- EXTRAIT -
On a beaucoup écrit sur les raisons multiples de l’impressionnante percée de l’ADQ lors des dernières élections québécoises. Remontée du sentiment identitaire, revenges des régions contre Montréal, aspirations des familles de la «classe moyenne» à mieux vivre avec moins de contraintes de l’État, etc. Cependant, il est nécessaire d’examiner également les dimensions sociales et économiques de cette irruption.
Par Pierre Beaudet
Le grand compromis de la révolution tranquille
On le sait et on le sent, la société québécoise n’est plus celle qui est sortie de l’obscurité au tournant des années 1960 sous l’impulsion d’une nouvelle couche de jeunes technocrates, professeurs et journalistes. L’édification de l’État et l’incomplète construction de la nation qui allait avec, ont structuré notre univers dans ce qui est devenu la révolution tranquille. Les institutions ont été modernisées dans le contexte de la croissance économique généralisée dans le monde occidental. Le tout a été géré à travers une série de normes et de modes où couches moyennes, classes populaires et élites y trouvaient leur compte, ce qu’on a appelé le keynésianisme.

- ÉNONCÉ A -
Selon l'article sur la percée de l'ADQ, quels groupes composaient la nouvelle couche sous l'impulsion de laquelle la société québécoise est sortie de l'obscurité au tournant des années 1960 ?
- ÉNONCÉ B -
Poursuivez l'article sur la percée de l'ADQ à partir de sa dernière phrase.
Les données brutes ne sont d'aucune utilité pour ce travail.

- Données brutes -
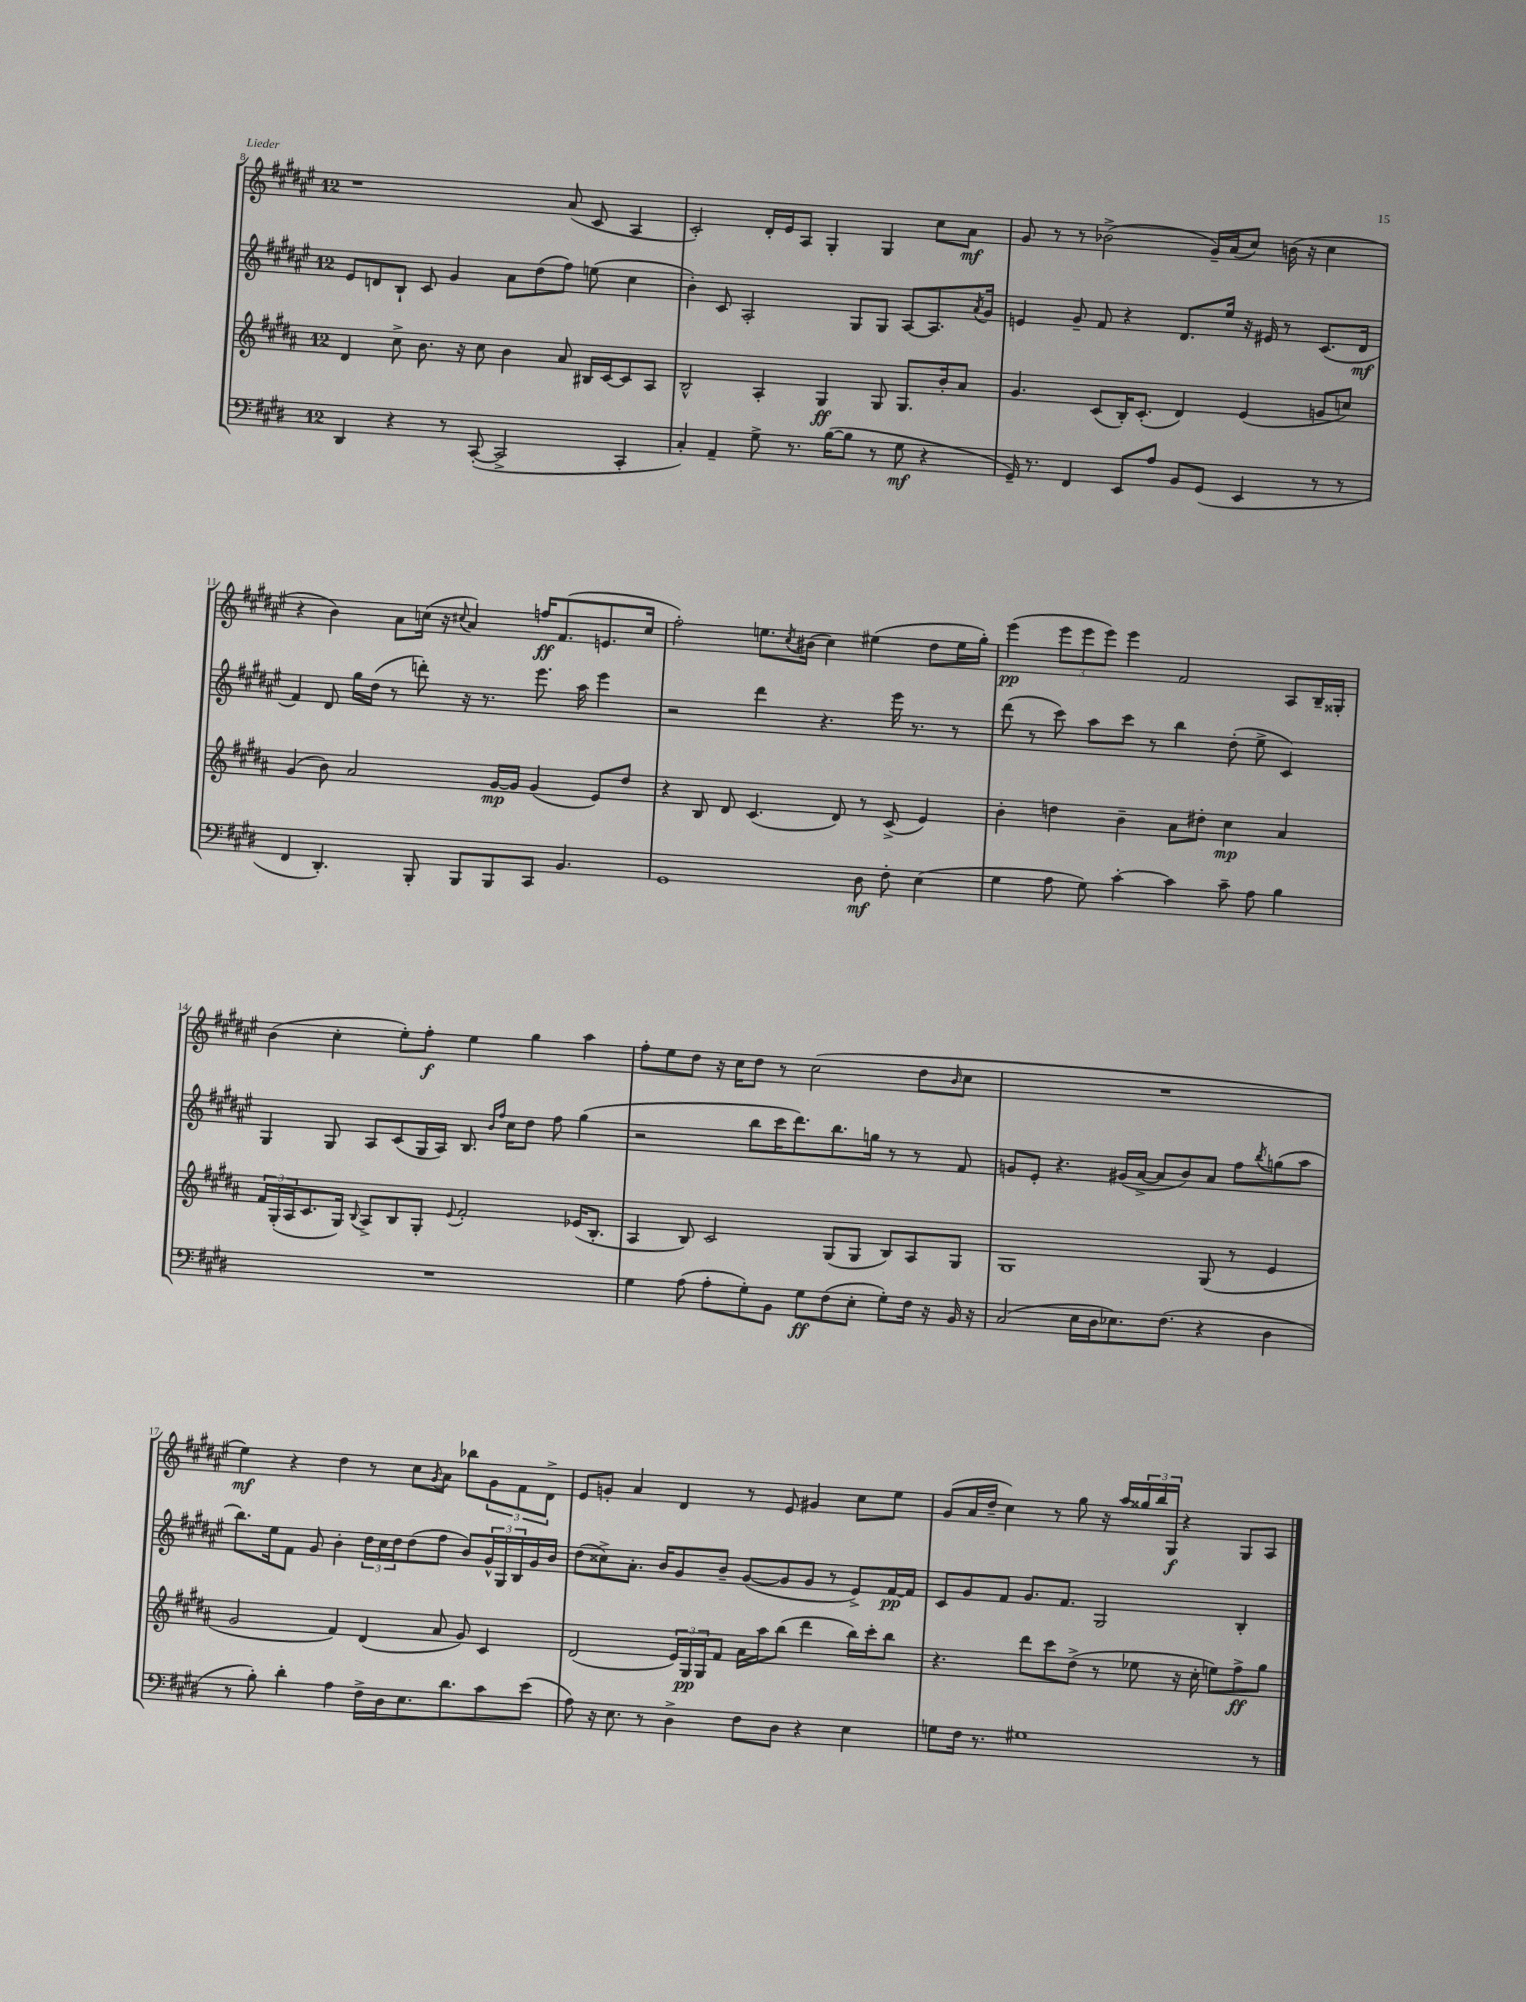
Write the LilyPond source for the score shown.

<<
\new StaffGroup <<
\new Staff = "s0" {
    \clef treble \key fis \major \once \override Staff.TimeSignature.style = #'single-digit \time 12/8
    r1 ais'8( cis'8 ais4 |
    cis'2-.) dis'16-. eis'16 ais8 gis4-. gis4 cis''8 ais'8\mf |
    gis'8 r8 r8 bes'2->( gis'16--) ais'16( cis''8) b'16( r16 cis''4 |
    r4 b'4) ais'8 c''16( r16 \appoggiatura { cis''8 } ais'4) f''16\ff fis'8.( e'8. cis''16 |
    fis''2-.) e''8. \acciaccatura { cis''8 } bis'16( cis''4) eis''4( dis''8 eis''16 gis''16-.) |
    eis'''4\pp( \tuplet 3/2 { eis'''8 eis'''8 eis'''8) } eis'''4 fis'2 ais8 b16-- gisis16-. |
    b'4( cis''4-. eis''8-.) fis''8-.\f eis''4 gis''4 ais''4 |
    fis''8-. eis''8 dis''8 r16 cis''16 dis''8 r8 cis''2( dis''8 \grace { b'16 } cis''8 |
    R1. |
    eis''4\mf) r4 dis''4 r8 cis''8 \acciaccatura { gis'8 } ais'8 bes''8 \tuplet 3/2 { gis'8 fis'8 dis'8-> } |
    eis'8 g'8-. ais'4 dis'4 r8 eis'8 gis'4 cis''8 eis''8 |
    gis'8( ais'16 dis''16-- cis''4) r8 gis''8 r16 ais''16 \tuplet 3/2 { gisis''16 b''16 gis16\f } r4 gis8 ais8 \bar "|." |
}
\new Staff = "s1" {
    \clef treble \key fis \major \once \override Staff.TimeSignature.style = #'single-digit \time 12/8
    eis'8 d'8 b8-! cis'8 gis'4 ais'8 dis''8( fis''8) e''8( cis''4 |
    b'4-.) cis'8 ais2-. gis8 gis8 ais8~ ais8. \acciaccatura { ais'8 } gis'16 |
    e'4 gis'8-- fis'8 r4 dis'8. eis''16 r16 eis'16 r8 cis'8.( dis'16\mf |
    fis'4) dis'8 gis''16 dis''16( r8 d'''8-.) r16 r8. eis'''8. ais''16 eis'''4 |
    r2 dis'''4 r4. eis'''16 r8. r8 |
    dis'''8( r8 cis'''8) ais''8 cis'''8 r8 b''4 dis''8-.( eis''8-> cis'4) |
    gis4 gis8 ais8 cis'8( gis16 ais16) b8. \grace { b'16 fis''16 } cis''16 dis''8 fis''8 gis''4( |
    r2 b''8 cis'''16 dis'''8.) b''8. g''16 r8 r8 fis'8 |
    g'8 eis'8-. r4. gis'16( ais'16~-> ais'8 b'8) ais'8 fis''8 \acciaccatura { b''8 } g''8( ais''8 |
    b''8.) eis''16 fis'8 gis'8 b'4-. \tuplet 3/2 { dis''16 cis''16 dis''16 } dis''8( fis''8 b'8) \tuplet 3/2 { gis'16-^ gis16 b16 } gis'16 b'16 |
    dis''8( cisis''8->) ais'8.-. b'16 gis'8 b'8-- gis'8~( gis'8 gis'8 r8 eis'8->) fis'16~\pp fis'16 |
    cis'8 gis'8 fis'8 gis'8. fis'8. gis2 b4-. \bar "|." |
}
\new Staff = "s2" {
    \clef treble \key b \major \once \override Staff.TimeSignature.style = #'single-digit \time 12/8
    dis'4 cis''8-> b'8. r16 cis''8 b'4 ais'8 bis16 cis'16~ cis'8 ais8 |
    b2-^ ais4-. gis4\ff gis8 gis8. b'16-. ais'8 |
    gis'4. cis'8( b16-.) cis'8.-.( dis'4) e'4( g'8 c''8) |
    gis'4( b'8) ais'2 gis'16~\mp gis'16 gis'4( e'8) dis''8 |
    r4 b8 dis'8 cis'4.( dis'8) r8 cis'8->( e'4) |
    b'4-. d''4 b'4-- ais'8 dis''8-. cis''4\mp ais'4 |
    \tuplet 3/2 { fis'16 gis16-.( ais16 } cis'8. gis16) \appoggiatura { b8 } ais8-> b8 gis8-. \appoggiatura { e'8 } fis'2-. ees'16( b8.-. |
    ais4 b8) cis'2 gis8( gis8 b8) ais8 gis8 |
    gis1 gis8( r8 e'4 |
    gis'2 fis'4) dis'4( ais'8 gis'8) cis'4 |
    dis'2( \tuplet 3/2 { e'16) gis16\pp gis16 } fis'8 ais'16 ais''16 b''8( dis'''4 b''16) cis'''16-. b''8 |
    r4. dis'''8 cis'''8 dis''8->( r8 ees''8 r16 cis''16-. e''8) fis''8->\ff gis''8 \bar "|." |
}
\new Staff = "s3" {
    \clef bass \key e \major \once \override Staff.TimeSignature.style = #'single-digit \time 12/8
    dis,4 r4 r8 cis,8~-.( cis,2-> cis,4-. |
    cis4-.) a,4-- gis8-> r8. b16~( b8 r8 gis8\mf r4 |
    gis,16--) r8. fis,4 e,8 a8 b,8 gis,8( e,4 r8 r8 |
    fis,4 dis,4.-.) b,,8-. b,,8 b,,8 cis,8 b,4. |
    gis,1 dis8\mf fis8-. e4( |
    gis4 a8 gis8) cis'4~-. cis'4 cis'8-- a8 b4 |
    R1. |
    gis4 a8( a8-. gis8-.) b,8 gis8\ff fis8( e8-. gis8-.) fis16 r16 b,16 r16 |
    cis2( e16 dis16 ees8.) fis8.( r4 dis4 |
    r8 b8-.) dis'4-. a4 fis16-> dis16 e8. dis'8. cis'8 e'8( |
    a8) r16 e8. r8 dis4-> fis8 dis8 r4 e4 |
    g8 fis16 r8. gis1 r8 \bar "|." |
}
>>
>>
\layout { \context { \Score currentBarNumber = #8 } }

- RÉPONSE A -
Les jeunes technocrates, les professeurs et les journalistes.

- RÉPONSE B -
Les fissures
Par la suite, les promoteurs de la révolution tranquille se sont divisés entre fédéralistes et souverainistes. Plus tard dans les années 1970, les fissures se sont élargies sous la pression des dominants et avec l’influence de la «révolution» conservatrice aux États-Unis et en Angleterre. La proposition qui a alors émergé voulait impulser une restructuration en profondeur de l’économie et de la société, et surtout des fonctions assignées à l’État qui devait, dans la logique de Madame Thatcher, cesser d’être l’acteur clé, l’orchestrateur du développement et de la modernisation, et «laisser la place» au secteur privé et aux entrepreneurs qui sont devenus quelques années plus tard les «mondialiseurs». Le Canada et le Québec ont dans une large mesure connu une évolution semblable. Sous la gouverne du Parti Conservateur dans les années 1980 notamment, le filet de sécurité sociale a été amenuisé. Parallèlement, l’économie canadienne s’est totalement arrimée aux priorités des États-Unis dans le cadre de l’Accord de libre-échange de l’Amérique du Nord (l’ALÉNA).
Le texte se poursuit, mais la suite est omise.